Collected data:
_____

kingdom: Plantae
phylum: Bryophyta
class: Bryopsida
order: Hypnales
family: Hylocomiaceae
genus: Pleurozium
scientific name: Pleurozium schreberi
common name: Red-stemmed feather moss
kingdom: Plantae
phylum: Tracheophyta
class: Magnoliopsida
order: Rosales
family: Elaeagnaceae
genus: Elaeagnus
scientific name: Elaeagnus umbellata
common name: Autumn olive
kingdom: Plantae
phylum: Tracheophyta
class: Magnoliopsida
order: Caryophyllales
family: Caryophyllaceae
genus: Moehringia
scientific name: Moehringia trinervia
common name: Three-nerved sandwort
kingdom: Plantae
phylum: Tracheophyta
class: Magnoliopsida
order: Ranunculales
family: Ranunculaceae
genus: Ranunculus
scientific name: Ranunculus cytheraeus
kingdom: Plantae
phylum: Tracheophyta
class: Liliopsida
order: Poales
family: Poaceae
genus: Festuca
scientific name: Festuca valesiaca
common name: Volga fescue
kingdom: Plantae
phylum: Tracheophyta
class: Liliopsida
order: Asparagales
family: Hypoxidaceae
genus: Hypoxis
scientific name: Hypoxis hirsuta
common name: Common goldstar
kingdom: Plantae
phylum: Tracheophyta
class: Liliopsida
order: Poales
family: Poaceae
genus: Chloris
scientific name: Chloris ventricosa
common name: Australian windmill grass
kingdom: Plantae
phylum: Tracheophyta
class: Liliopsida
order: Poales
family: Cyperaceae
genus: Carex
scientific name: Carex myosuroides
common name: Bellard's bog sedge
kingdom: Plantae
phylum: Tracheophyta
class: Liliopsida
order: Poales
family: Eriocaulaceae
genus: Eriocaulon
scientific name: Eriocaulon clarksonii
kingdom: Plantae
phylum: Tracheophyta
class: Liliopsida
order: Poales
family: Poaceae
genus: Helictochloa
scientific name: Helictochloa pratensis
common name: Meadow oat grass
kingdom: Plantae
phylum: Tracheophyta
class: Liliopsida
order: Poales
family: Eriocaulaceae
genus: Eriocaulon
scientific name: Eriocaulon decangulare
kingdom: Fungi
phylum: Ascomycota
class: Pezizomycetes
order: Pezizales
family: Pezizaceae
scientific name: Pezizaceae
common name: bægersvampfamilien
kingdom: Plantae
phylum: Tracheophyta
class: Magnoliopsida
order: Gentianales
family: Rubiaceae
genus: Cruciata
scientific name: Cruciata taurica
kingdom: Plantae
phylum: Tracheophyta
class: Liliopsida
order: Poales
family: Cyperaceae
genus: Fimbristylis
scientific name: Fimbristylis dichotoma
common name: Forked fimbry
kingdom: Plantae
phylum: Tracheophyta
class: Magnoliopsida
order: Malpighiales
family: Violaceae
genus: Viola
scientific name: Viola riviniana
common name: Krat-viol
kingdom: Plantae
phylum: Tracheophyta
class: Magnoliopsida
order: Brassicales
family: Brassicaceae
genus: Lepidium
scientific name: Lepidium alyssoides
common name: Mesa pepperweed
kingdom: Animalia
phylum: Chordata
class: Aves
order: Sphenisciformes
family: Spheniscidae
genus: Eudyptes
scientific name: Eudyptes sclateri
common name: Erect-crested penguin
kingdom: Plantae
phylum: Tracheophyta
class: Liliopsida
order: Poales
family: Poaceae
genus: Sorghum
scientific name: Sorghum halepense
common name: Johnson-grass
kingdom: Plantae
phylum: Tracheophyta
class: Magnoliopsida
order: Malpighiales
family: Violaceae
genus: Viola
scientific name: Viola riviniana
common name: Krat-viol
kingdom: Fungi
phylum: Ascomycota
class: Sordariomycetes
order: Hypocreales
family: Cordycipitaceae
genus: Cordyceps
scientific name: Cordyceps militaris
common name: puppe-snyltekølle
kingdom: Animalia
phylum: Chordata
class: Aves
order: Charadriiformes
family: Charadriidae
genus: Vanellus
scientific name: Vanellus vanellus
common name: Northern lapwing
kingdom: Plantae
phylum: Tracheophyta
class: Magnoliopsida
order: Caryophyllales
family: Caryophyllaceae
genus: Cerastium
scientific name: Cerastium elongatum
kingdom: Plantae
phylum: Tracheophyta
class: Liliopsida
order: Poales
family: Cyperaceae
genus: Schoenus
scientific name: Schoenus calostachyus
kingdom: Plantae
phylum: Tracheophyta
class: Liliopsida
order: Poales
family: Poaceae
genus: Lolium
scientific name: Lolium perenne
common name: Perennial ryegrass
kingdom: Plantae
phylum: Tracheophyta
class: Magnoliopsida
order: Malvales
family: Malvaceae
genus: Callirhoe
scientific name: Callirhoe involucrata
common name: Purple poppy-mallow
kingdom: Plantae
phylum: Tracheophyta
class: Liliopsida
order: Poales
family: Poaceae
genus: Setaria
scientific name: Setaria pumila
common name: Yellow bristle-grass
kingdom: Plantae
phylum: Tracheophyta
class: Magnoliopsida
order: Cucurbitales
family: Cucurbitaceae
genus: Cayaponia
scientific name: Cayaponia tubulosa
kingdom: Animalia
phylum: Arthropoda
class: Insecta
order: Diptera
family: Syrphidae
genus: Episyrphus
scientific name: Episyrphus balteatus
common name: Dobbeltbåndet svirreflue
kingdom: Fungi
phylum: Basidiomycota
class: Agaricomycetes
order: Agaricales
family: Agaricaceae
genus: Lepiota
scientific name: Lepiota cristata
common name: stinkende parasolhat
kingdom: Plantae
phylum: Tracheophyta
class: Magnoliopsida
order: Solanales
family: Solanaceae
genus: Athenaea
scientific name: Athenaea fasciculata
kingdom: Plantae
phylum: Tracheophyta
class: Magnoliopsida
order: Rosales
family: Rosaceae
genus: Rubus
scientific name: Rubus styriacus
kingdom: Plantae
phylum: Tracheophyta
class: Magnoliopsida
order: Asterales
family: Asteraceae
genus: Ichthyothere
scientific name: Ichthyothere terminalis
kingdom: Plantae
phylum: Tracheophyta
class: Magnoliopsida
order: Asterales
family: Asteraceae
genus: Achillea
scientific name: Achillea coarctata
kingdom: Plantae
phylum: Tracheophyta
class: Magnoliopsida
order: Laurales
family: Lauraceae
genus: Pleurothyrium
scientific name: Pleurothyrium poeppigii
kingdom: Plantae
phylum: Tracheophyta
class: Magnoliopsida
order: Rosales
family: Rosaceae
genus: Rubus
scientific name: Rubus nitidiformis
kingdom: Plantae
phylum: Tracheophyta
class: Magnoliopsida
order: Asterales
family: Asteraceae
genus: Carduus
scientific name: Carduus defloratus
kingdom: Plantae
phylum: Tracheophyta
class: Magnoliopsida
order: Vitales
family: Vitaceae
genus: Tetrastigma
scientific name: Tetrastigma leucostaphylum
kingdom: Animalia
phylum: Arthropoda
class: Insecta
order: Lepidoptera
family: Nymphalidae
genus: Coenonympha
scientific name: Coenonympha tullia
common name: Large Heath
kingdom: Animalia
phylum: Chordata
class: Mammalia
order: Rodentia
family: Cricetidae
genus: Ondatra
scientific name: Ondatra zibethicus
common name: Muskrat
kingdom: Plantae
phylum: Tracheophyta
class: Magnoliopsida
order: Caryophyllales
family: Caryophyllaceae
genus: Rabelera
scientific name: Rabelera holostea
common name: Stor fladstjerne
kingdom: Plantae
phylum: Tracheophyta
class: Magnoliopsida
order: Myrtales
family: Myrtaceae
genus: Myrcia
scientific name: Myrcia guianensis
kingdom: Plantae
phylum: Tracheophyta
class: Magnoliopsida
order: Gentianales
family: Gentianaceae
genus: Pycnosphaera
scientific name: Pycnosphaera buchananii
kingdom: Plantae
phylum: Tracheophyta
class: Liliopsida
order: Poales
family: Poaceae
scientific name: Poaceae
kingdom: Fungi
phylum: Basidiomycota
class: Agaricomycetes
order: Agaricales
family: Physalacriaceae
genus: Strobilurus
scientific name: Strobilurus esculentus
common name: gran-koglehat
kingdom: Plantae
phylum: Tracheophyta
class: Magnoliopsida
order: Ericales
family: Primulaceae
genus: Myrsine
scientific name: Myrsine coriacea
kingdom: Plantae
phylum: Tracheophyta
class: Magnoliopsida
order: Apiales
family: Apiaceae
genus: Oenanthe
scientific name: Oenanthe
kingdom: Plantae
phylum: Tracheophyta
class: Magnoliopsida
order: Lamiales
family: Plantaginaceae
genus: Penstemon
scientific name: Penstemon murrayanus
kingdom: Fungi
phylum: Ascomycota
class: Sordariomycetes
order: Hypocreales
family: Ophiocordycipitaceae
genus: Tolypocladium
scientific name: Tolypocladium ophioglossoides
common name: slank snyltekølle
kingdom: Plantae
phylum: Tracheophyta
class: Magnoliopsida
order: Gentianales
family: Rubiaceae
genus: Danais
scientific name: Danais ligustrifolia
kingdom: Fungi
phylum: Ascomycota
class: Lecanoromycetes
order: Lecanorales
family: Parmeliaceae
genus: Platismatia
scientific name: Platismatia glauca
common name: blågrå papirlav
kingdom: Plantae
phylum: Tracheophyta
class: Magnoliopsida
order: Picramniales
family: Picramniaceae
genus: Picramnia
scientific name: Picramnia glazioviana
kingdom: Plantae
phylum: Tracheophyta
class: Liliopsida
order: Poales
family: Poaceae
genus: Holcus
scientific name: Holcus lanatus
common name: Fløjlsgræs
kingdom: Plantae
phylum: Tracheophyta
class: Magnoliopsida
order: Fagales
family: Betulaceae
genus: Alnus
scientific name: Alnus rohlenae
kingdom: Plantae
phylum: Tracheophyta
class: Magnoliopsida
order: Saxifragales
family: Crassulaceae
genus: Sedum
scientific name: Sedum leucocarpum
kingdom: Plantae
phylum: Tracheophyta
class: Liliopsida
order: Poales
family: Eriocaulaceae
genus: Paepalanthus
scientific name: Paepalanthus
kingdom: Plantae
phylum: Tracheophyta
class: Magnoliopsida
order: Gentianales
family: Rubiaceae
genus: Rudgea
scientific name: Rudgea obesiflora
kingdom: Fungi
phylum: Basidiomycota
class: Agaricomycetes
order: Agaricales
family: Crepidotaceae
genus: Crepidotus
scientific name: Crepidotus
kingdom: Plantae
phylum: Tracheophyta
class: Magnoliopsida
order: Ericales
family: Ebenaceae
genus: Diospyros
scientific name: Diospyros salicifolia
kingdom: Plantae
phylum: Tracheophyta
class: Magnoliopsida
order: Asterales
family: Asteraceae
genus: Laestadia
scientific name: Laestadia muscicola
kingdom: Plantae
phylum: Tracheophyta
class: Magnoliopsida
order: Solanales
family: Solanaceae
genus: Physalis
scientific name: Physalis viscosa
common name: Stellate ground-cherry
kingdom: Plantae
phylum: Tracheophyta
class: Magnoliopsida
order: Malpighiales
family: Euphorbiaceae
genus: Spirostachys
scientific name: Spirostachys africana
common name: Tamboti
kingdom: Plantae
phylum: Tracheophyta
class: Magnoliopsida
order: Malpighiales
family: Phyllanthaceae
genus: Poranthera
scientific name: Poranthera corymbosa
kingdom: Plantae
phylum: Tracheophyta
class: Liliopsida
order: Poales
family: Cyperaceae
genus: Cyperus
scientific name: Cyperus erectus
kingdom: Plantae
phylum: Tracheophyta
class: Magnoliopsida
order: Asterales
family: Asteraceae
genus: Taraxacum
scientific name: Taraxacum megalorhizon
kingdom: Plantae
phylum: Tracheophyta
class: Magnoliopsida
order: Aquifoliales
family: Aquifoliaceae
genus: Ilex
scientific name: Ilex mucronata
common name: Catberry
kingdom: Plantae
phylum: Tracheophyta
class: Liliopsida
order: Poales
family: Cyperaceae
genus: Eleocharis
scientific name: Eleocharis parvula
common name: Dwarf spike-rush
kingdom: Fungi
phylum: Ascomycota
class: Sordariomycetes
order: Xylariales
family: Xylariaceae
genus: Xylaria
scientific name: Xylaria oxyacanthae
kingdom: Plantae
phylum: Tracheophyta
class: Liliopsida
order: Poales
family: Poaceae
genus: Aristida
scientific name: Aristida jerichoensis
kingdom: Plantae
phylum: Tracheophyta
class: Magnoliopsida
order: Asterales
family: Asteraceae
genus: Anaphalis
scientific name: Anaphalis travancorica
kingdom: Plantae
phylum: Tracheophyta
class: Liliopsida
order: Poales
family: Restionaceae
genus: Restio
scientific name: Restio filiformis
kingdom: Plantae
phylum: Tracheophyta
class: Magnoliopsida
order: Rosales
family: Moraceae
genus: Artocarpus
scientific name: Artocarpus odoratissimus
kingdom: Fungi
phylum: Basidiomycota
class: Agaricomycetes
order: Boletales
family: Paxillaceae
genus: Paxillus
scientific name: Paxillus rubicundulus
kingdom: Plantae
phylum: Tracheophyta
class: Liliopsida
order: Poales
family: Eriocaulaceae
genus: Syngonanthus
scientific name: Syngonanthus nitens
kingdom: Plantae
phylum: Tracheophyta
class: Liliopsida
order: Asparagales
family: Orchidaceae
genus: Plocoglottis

_____

STATED EXERCISE:
Rewrite the records from their start through the line containing "common name: Three-nerved sandwort", replacing "scientific name" with "binomial name" and leaving everything else unchanged.

RESULT FOR THIS TASK:
kingdom: Plantae
phylum: Bryophyta
class: Bryopsida
order: Hypnales
family: Hylocomiaceae
genus: Pleurozium
binomial name: Pleurozium schreberi
common name: Red-stemmed feather moss
kingdom: Plantae
phylum: Tracheophyta
class: Magnoliopsida
order: Rosales
family: Elaeagnaceae
genus: Elaeagnus
binomial name: Elaeagnus umbellata
common name: Autumn olive
kingdom: Plantae
phylum: Tracheophyta
class: Magnoliopsida
order: Caryophyllales
family: Caryophyllaceae
genus: Moehringia
binomial name: Moehringia trinervia
common name: Three-nerved sandwort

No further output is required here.